[Extracted data entries]

·····

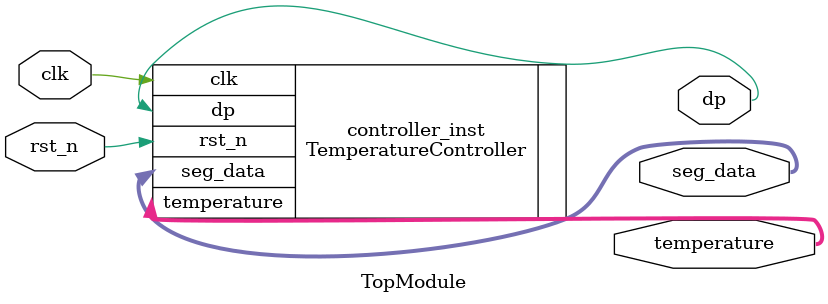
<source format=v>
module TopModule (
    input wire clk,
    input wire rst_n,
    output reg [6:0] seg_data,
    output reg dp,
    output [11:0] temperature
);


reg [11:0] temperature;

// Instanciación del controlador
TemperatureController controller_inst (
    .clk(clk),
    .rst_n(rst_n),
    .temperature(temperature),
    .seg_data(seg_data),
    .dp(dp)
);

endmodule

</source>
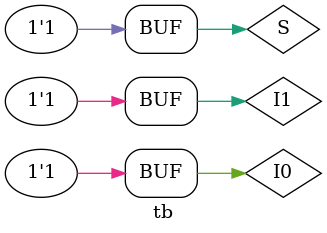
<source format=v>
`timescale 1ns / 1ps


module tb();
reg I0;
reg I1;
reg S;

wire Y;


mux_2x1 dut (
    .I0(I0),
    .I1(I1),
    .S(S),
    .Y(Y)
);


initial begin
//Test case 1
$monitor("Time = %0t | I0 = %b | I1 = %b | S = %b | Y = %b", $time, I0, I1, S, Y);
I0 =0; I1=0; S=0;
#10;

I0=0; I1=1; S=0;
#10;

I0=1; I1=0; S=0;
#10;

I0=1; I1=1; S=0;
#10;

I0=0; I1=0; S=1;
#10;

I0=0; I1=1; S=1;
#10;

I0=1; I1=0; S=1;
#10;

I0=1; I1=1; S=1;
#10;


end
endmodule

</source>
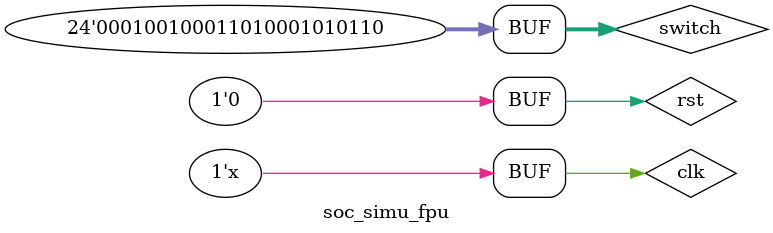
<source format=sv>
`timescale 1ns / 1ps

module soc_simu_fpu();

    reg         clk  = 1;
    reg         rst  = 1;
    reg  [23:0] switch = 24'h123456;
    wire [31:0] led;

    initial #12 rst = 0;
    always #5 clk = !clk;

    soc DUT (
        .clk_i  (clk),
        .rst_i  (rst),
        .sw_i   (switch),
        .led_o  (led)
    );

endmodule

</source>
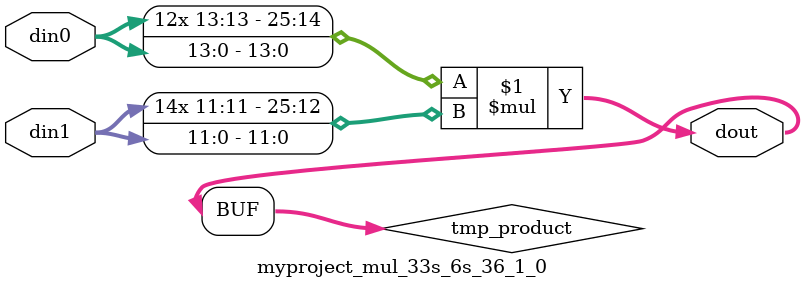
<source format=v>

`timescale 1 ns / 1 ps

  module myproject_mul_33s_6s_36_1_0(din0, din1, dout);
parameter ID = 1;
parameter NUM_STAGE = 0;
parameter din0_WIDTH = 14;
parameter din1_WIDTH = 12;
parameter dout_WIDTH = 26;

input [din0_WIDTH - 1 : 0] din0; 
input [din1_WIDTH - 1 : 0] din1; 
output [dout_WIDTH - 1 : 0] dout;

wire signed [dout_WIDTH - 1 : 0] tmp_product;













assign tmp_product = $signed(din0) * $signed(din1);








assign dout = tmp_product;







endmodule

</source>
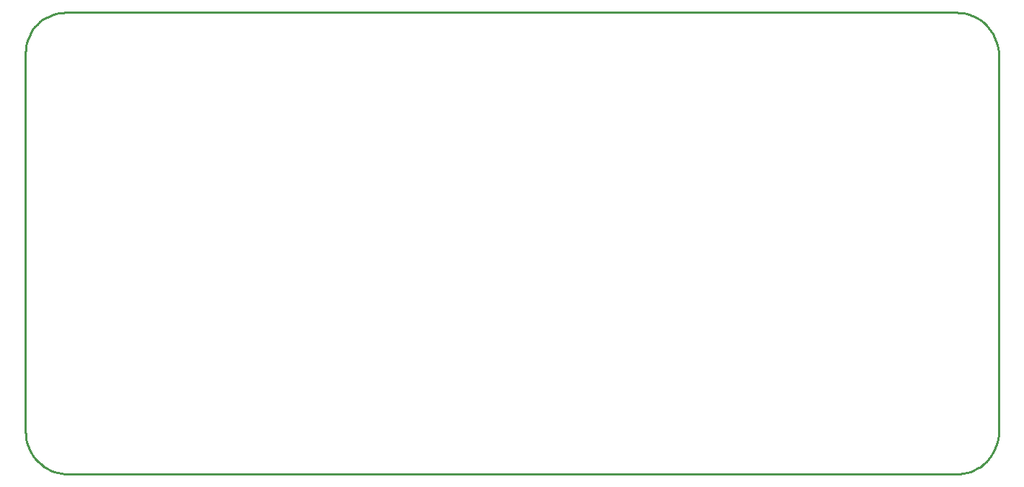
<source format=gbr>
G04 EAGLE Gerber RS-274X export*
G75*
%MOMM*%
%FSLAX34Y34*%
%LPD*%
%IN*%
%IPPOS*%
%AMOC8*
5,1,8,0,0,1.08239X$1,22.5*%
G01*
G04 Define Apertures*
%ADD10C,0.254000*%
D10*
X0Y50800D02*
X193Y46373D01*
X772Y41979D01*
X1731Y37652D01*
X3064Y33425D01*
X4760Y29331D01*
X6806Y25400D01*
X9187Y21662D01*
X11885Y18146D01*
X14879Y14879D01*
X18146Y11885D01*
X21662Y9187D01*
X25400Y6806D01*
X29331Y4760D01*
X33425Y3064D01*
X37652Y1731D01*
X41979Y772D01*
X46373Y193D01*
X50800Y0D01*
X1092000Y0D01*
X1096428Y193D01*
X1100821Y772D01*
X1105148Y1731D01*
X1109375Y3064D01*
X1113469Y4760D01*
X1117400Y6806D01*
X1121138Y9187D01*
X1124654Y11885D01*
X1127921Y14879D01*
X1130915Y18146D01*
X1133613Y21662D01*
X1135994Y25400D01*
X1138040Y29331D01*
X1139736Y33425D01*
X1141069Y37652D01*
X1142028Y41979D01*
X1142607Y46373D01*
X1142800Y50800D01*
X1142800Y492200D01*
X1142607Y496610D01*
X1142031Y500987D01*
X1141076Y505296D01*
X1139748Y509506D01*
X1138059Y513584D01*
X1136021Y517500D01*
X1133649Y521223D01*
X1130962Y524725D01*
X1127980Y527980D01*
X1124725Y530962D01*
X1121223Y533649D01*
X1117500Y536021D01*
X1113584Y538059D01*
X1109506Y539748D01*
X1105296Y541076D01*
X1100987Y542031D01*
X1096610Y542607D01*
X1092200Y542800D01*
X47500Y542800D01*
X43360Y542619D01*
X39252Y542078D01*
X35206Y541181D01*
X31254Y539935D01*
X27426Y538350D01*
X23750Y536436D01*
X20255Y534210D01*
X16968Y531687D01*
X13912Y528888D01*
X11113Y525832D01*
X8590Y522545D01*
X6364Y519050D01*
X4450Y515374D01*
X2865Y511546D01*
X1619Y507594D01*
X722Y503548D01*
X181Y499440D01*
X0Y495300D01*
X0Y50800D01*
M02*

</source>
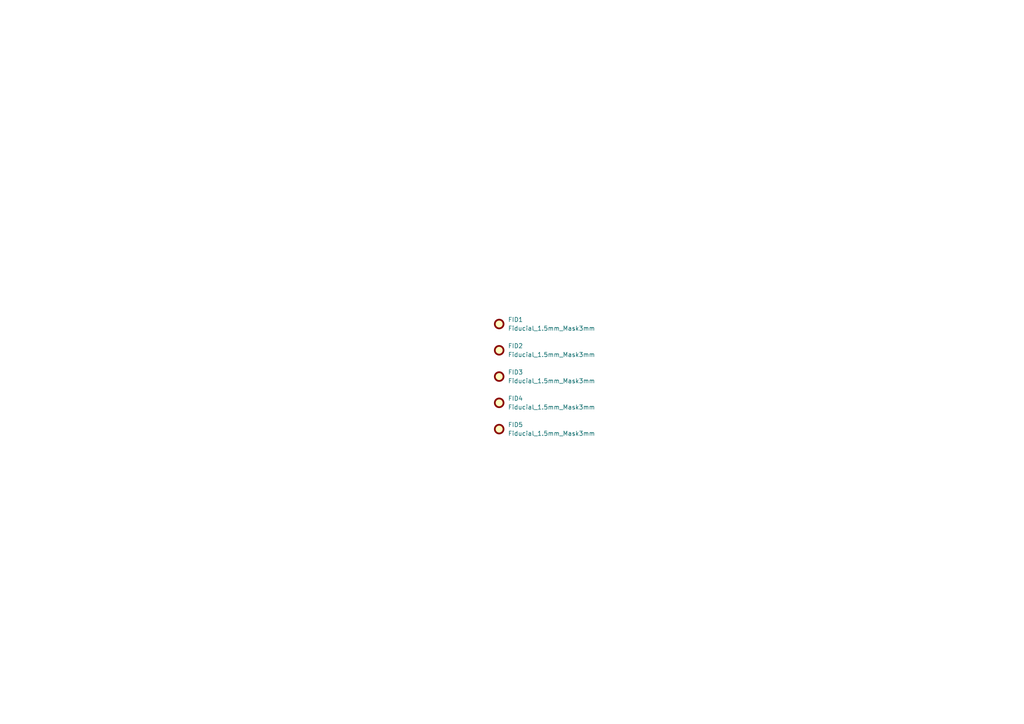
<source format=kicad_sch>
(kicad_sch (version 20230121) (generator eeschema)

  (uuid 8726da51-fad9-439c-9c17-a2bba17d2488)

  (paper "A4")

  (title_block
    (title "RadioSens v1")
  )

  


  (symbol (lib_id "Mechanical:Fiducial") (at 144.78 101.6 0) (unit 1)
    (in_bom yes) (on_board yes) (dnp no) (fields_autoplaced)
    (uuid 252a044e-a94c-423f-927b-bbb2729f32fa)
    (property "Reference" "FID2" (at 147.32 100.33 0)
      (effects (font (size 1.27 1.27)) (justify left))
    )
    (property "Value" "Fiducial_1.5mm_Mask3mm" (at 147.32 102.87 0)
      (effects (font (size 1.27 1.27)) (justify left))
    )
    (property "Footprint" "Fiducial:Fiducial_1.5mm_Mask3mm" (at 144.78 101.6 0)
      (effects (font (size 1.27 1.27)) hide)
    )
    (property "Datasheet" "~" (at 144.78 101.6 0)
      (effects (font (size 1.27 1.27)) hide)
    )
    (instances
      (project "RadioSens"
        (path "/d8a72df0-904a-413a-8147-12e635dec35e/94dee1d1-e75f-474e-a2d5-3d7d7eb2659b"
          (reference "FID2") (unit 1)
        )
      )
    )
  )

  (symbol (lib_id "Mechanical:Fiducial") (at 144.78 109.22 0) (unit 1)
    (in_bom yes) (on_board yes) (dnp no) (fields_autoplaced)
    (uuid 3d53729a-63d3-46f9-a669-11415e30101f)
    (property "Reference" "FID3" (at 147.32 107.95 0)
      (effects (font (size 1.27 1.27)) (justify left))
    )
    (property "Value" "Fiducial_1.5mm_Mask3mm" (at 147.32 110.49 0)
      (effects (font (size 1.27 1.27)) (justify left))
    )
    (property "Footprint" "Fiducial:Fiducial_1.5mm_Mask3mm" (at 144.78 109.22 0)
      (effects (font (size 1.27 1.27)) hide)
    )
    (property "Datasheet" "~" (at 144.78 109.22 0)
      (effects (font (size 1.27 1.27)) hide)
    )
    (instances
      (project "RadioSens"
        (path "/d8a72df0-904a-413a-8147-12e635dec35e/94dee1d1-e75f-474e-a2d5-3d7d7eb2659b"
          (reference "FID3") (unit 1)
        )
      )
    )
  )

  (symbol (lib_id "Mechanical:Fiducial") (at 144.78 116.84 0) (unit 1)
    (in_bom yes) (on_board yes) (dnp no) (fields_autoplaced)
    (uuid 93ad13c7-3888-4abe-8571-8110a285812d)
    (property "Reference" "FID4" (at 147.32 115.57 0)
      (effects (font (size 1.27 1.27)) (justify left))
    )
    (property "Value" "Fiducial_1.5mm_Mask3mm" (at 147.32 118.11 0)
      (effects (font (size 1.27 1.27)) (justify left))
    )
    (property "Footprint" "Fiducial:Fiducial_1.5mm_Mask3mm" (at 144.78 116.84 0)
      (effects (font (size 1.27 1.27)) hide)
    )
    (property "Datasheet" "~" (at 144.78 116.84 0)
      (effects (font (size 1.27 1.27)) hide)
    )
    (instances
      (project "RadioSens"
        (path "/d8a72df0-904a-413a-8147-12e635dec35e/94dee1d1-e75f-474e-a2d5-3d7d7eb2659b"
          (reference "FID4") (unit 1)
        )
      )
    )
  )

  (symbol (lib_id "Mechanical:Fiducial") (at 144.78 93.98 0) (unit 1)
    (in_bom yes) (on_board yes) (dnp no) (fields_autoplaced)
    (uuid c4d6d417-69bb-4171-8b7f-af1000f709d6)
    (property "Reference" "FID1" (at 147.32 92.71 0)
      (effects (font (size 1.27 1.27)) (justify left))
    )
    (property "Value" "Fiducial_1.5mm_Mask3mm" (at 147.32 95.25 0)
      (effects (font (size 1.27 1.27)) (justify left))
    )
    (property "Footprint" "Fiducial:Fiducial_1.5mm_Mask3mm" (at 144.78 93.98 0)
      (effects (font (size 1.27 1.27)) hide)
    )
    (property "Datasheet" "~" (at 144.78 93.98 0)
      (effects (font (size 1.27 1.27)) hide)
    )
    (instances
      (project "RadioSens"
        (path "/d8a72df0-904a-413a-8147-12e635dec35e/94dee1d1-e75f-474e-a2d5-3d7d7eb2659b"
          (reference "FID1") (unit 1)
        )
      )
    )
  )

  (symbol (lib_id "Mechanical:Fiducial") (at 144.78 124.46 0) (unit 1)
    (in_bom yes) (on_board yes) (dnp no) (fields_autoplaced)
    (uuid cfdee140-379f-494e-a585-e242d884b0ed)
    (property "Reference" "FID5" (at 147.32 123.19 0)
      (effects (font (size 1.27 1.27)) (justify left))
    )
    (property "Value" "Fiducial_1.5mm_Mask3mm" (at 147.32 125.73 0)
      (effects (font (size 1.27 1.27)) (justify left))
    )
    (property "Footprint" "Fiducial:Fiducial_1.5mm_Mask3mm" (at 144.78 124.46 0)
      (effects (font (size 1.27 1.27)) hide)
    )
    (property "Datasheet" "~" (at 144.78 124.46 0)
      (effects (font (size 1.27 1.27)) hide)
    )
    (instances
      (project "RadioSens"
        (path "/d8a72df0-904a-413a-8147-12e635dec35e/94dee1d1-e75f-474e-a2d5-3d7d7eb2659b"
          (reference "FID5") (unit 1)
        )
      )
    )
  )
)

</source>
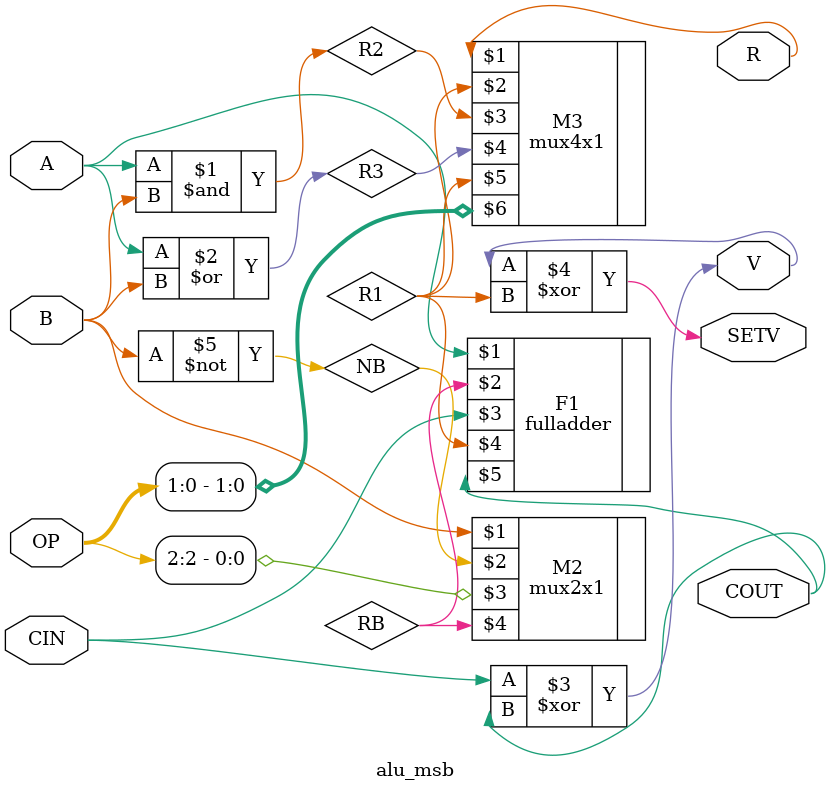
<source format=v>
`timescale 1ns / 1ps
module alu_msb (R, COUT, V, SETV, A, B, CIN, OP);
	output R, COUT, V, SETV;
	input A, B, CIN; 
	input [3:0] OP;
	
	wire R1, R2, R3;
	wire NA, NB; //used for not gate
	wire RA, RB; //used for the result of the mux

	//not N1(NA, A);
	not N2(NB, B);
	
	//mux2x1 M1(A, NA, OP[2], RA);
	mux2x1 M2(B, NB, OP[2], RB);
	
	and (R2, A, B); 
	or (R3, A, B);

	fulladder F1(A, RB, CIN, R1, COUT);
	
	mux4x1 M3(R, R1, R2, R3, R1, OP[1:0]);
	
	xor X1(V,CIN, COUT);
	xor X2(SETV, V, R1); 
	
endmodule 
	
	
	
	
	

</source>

·····

### WORK INSTRUCTION
Using only the data above, copy out the lines that include the word "output".

### WRITTEN RESPONSE
    output reg [6:0] seg_data,
    output reg dp,
    output [11:0] temperature
output [dout_WIDTH - 1 : 0] dout;
	output R, COUT, V, SETV;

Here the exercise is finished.